We define $$\rho(x):=\sum_{n=1}^\infty 1_{\text{squarefree}}(n)\cdot\frac{\sin\left(n^2\pi x\right)}{n^2},\tag{1}$$
where the first factor inside the previous series is the characteristic function
$$1_{\text{squarefree}}(n) = \begin{cases} 1 & \text {for }n=1 \\ 1 & \text{if } \operatorname{rad}(n) = n \\ 0 & \text{if }\operatorname{rad}(n) < n \\ \end{cases},$$
with $\operatorname{rad}(n)$ denoting the radical of an integer, see this Wikipedia. Thus $1_{\text{squarefree}}(n)$ is the indicator function of squarefree numbers. See the definiton of this set for example from this MathWorld that also provide us the code SquareFreeQ[n] that I've used in my toy example:
plot sum (Boole(SquareFreeQ(n)) Sin(n^2 pi x))/n^2, from n=1 to 100, for 0<x<5
with the pupose to plot in Wolfram Alpha online calculator.
Definition $(1)$ is similar than Weierstrass function, see the MathWolrd's entry for Monsters of Real Analysis.
Question. Can you calculate the are under the curve (the graph of) $\rho(x)$ defined in $(1)$ over the interval $[0,\frac{1}{2}]$? If isn't possible explain what handicaps do you find when you've tried to apply your numerical methods and/or definition of integral to get it. Many thanks.

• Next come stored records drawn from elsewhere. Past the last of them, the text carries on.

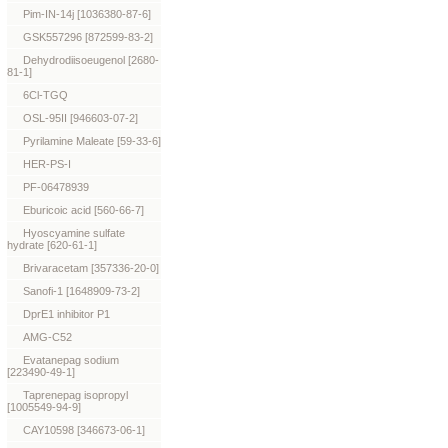
Pim-IN-14j [1036380-87-6]
GSK557296 [872599-83-2]
Dehydrodiisoeugenol [2680-
81-1]
6Cl-TGQ
OSL-95II [946603-07-2]
Pyrilamine Maleate [59-33-6]
HER-PS-I
PF-06478939
Eburicoic acid [560-66-7]
Hyoscyamine sulfate
hydrate [620-61-1]
Brivaracetam [357336-20-0]
Sanofi-1 [1648909-73-2]
DprE1 inhibitor P1
AMG-C52
Evatanepag sodium
[223490-49-1]
Taprenepag isopropyl
[1005549-94-9]
CAY10598 [346673-06-1]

The series is uniformly convergent on $\bigl[0,{1\over2}\bigr]$, hence can be integrated termwise. One obtains $$\int_0^{1/2}{\sin(n^2\pi x)\over n^2}\>dx=0\quad(n\ {\rm\ even}),\qquad{\rm resp.,}\quad ={1\over\pi n^4}\quad(n\ {\rm\ odd})\ .$$ Now this was not terribly difficult. But anyway, we didn't have to look at the graph of the function at stake.